AN EXPERIMENTAL INVESTIGATION OF GRAVITY DRAINAGE DURING IMMISCIBLE GAS INJECTION IN CARBONATE ROCKS UNDER RESERVOIR CONDITIONS

Abstract

Gravity drainage is one of the important recovery mechanisms in fractured carbonate and conventional reservoirs. It occurs due to density difference between the gas in fracture and the oil in matrix as well as in conventional tilted reservoirs. Oil phase will form films which are produced under gravity forces (film flow). Many gas injection experiments have been done on laboratory scales with dead oil, but, herein, we would like to recombine oil under reservoir conditions.
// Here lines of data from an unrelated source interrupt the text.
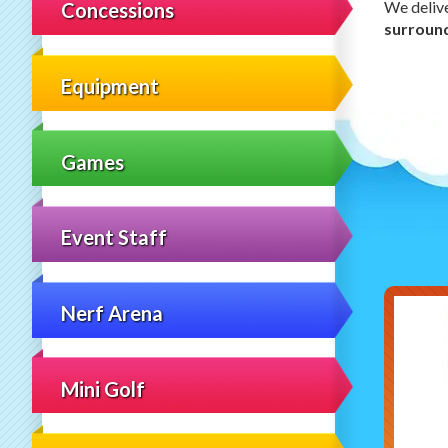
We deliv
Concessions
surroun
Equipment
Games
Event Staff
Nerf Arena
Mini Golf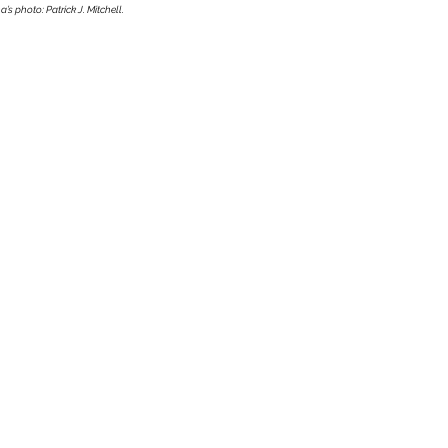
a’s photo: Patrick J. Mitchell. 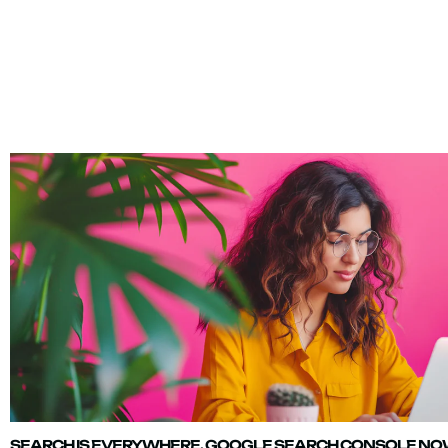
SEARCH IS EVERYWHERE. GOOGLE SEARCH CONSOLE NOW 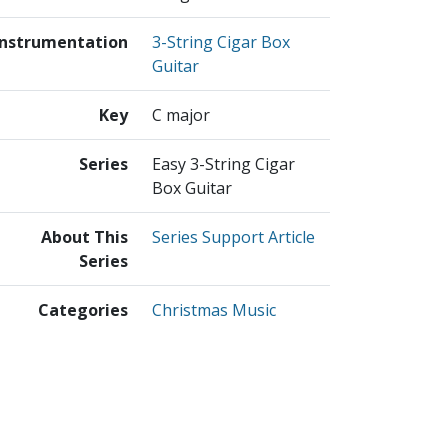
Instrumentation
3-String Cigar Box
Guitar
Key
C major
Series
Easy 3-String Cigar
Box Guitar
About This
Series Support Article
Series
Categories
Christmas Music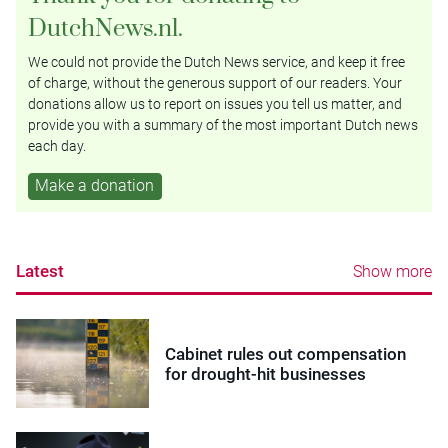
DutchNews.nl.
We could not provide the Dutch News service, and keep it free
of charge, without the generous support of our readers. Your
donations allow us to report on issues you tell us matter, and
provide you with a summary of the most important Dutch news
each day.
Make a donation
Latest
Show more
Cabinet rules out compensation
for drought-hit businesses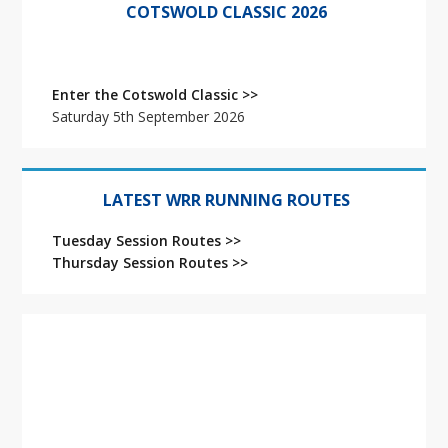
Sidebar
COTSWOLD CLASSIC 2026
Enter the Cotswold Classic >>
Saturday 5th September 2026
LATEST WRR RUNNING ROUTES
Tuesday Session Routes >>
Thursday Session Routes >>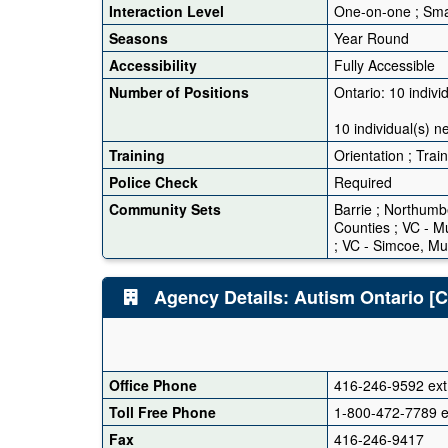
Interaction Level
One-on-one ; Sma
Seasons
Year Round
Accessibility
Fully Accessible
Number of Positions
Ontario: 10 indivi
10 individual(s) ne
Training
Orientation ; Trai
Police Check
Required
Community Sets
Barrie ; Northumb
Counties ; VC - Mu
; VC - Simcoe, Mu
Agency Details: Autism Ontario [Ce
Office Phone
416-246-9592 ext
Toll Free Phone
1-800-472-7789 e
Fax
416-246-9417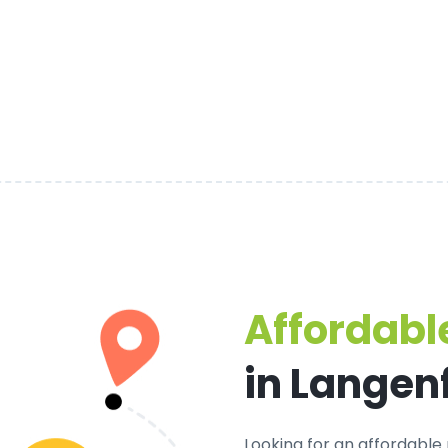
Affordable
in Langen
Looking for an
affordable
In this paper, the gravity drainage process is considered during immiscible gas injection in carbonate core saturated with recombined oil at reservoir temperature and pressure. Recombined oil was prepared from dead oil and a solvent (methane and propane) mixed in recombination apparatus. In these experiments, nitrogen gas is injected in a single matrix block at different rates and directions. Since the recovery of oil depends on the gas injection flow rate, the recovery of oil is maximized at a specific flow rate. The results show that gas injection at gravity drainage rate gives the maximum recovery, and ultimate recovery decreases at much higher injection rates. Comparing the gas injection results in horizontal and vertical directions shows that the recovery is higher in the vertical direction than the horizontal direction.